Source extract:
* * * * *
Wednesday, September 30, 2009
Shimmering and white
First up, deep, deep lust .
Ok, for those nervous that they'll click on the link and get another naked Milla or similar, that won't happen, this is completely safe for work, and won't have your non-riding workmates crowding around to perve, or asking you to forward the link...but hey! you never know.
Here's a few pics from the day after Saturday's epic, it dried quite hard.
Last up, The Mars Volta and The Horrors at the 2010 Big Day Out, what a curate's egg that is.
For those of you not familiar with either of them, here's a taste or two
The Horrors - Sheena is a Parasite
The Mars Volta - Cygnus...Vismund Cygnus Pt 1 (Live)
Sunday, September 27, 2009
Doctrine of Misery
Sometimes it's the little things that count.
* * * * *
Data segment:
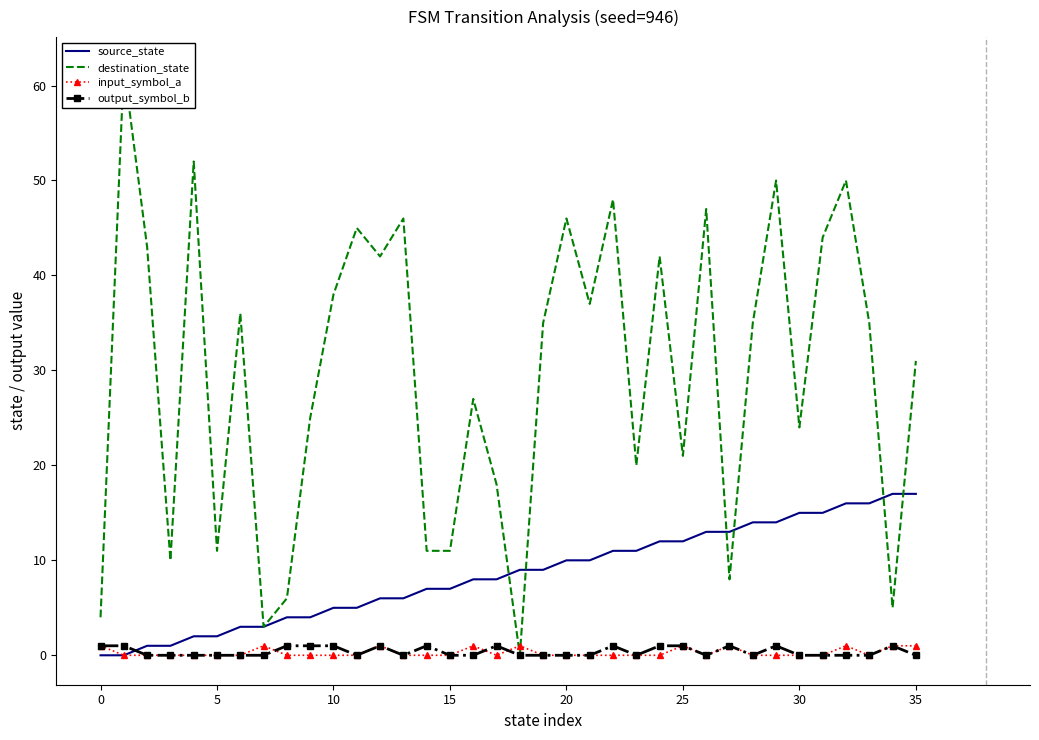

True or false: destination_state has more than 2 points higher than both neighbors.

True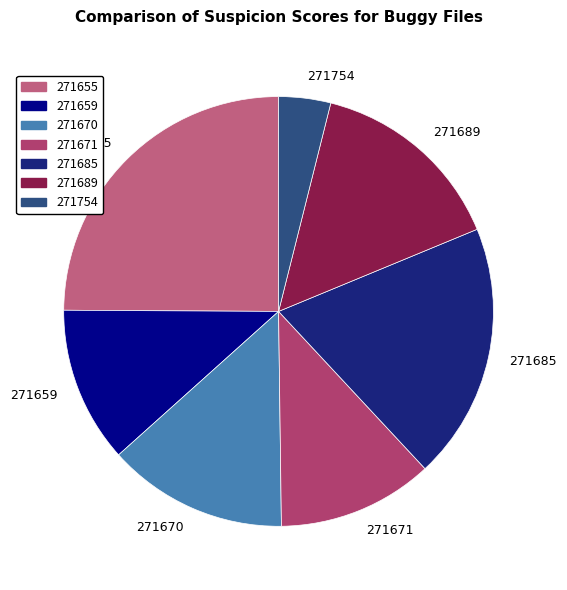

Is there a majority slice in this chart?

No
* * * * *
What to work on:
1. Which two bands does the blog post name as playing the 2010 Big Day Out?
2. Carry the blog post forward from its final line, "Sometimes it's the little things that count."
You won't need the listing.

Your responses:
1. The Mars Volta and The Horrors.

2.
Mikeal, he of the glad-handedness, devised a plan of subversive suffering. This plan of his was fermented from the cosy warmth of his automotive and not while on two wheels. The plan was in equal parts sublime and stupid, as such it grabbed my attention. He proposed that we venture down to the Coromandel, ride the Tapu-Coroglen Road, then The 309 Road and ride back down the coast to the start point. A brilliant plan, with metal roads, the highest road crossing of the Coromandel and then one of the few roads in New Zealand that rental cars are banned from (along with The Ball Hutt Road and Skippers Canyon Road). This had my sort of silliness all over it.
A day was set, and we had a company of four, Doris, Mysterex (who was soon to go trans-gender and, additionally, suffer name reassignment), Mikeal and myself. Apart from Mikeal, who was on his cross bike, the rest of us were on road bikes.
The plan was that Mysterex would be collected by me, he and I would drive to Thames and then ride at pace the twenty kilometres to Tapu, to meet Mikeal and Doris who had driven to that point. We would then ride the loop and Mysterex and I would then ride back to Thames, leaving the others with ninety kilometres under their belts and Mysterex and I with one hundred and thirty.
The day dawned a little damp, and started, for me, inauspiciously, as I arrived to collect Mysterex in the pre-dawn to find him still deep in his scratcher. He arose, pronto and was shambolic. As we drove down the southern motorway I endured the soundtrack of clanking spoon and ceramic bowl and the stench of milk and weetbix as Mysterex inhaled his weetbix.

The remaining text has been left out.